The city is hoping to turn downtown into a modern utopia with 24,000 more people expected to move to the neighbourhood in the next 25 years.

Wider sidewalks, more street lighting, trees and benches, and a lane for e-bikes and e-scooters is on the horizon for Coquitlam City Centre.

City hall is looking to make the neighbourhood more walkable and safe as it readies the area to become a vibrant downtown with 50 more towers, an entertainment district and business core.

The proposed streetscape guidelines are set to be presented to city council this fall — with a public hearing to follow — aiming to shape City Centre into a modern place with an expected 24,000 more residents over the next 25 years.

Forming part of the City Centre Area Plan (CCAP) update, which council OK’d in November 2020, the streetscape guidelines would apply, in general, from the Coquitlam Central to Lafarge Lake–Douglas stations along the Millennium Line, and between Johnson and Westwood streets; a downtown promenade would run through the Coquitlam Centre mall campus, south of The High Street.

Under the plan, the streetscape improvements would be based on three principles:

  • Movement
    • Prioritizing universal accessibility, public safety, a pedestrian-friendly environment and active modes of transportation
  • Environment
    • Enhancing natural areas and access to nature, and showing environmental sustainability
  • Urban design
    • Supporting business and economic development, as well as the area’s civic and cultural hubs

"The focus here is on creating attractive destinations to attract and draw people to the streets and public spaces," said city planner Payvand Razaghizad as she presented the 96-page draft report to committee-in-council on June 20.

Urban streets

In a nutshell, the guidelines look at the public space between the building and the curb in the high-density residential and commercial zones of City Centre.

For a commercial/residential frontage, for example, the space after a private or public property line would have the following elements:

  • Sidewalk
  • Boulevard lane
  • Micro-mobility lane
  • Buffer lane
  • Curb
  • Street

Pavers and street trees would go in the boulevard and buffer lanes; however, they would not be installed on sidewalks or micro-mobility lanes; those would be flat and paved with asphalt, Razaghizad said.

Andrew Merrill, Coquitlam’s director of development services, said city staff will also be working with developers of new buildings to provide continuous canopies along City Centre sidewalks to protect pedestrians.

"Uniform is better from a design standpoint," Coun. Craig Hodge said.

Coun. Steve Kim said in Seoul, South Korea, the government has fixed street umbrellas that pedestrians can wind up to shield them from the sun or rain.

Coun.

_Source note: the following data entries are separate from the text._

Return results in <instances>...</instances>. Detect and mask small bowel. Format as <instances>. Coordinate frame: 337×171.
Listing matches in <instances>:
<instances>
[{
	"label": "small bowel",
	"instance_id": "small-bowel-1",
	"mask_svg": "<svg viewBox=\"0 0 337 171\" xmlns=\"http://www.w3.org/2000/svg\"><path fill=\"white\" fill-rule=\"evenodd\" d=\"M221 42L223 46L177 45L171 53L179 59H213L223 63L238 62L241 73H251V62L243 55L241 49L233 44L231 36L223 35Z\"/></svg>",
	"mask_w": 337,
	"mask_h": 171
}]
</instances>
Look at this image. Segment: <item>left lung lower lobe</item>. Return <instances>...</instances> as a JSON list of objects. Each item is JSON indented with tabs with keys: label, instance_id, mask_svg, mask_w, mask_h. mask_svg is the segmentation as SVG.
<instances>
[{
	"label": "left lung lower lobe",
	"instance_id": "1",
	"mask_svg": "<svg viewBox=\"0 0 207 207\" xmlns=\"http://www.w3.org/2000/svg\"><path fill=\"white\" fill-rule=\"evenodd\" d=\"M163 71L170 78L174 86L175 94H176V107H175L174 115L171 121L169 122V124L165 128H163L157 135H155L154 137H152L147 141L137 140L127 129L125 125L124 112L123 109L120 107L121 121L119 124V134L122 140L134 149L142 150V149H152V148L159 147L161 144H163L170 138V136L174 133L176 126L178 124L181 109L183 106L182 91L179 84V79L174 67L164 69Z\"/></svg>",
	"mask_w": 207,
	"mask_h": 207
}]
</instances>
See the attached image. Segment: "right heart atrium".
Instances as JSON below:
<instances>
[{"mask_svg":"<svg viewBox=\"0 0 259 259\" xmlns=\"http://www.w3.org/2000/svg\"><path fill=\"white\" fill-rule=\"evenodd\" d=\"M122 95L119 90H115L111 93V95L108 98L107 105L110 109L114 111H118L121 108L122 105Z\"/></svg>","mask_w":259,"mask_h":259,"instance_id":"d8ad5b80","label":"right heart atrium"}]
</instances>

Chris Wilson said he'd also like to see more public art in the neighbourhood, such as the handpainted salmon sculptures that dot the city.

And Coun. Teri Towner said she anticipates micro-mobility vehicles like e-scooter, e-bikes and e-unicycles will surge in popularity.

Besides the draft City Centre Streetscape Guidelines, city staff also plan to present an Official Community Plan (OCP) change before council this fall to include micromobility in the CCAP.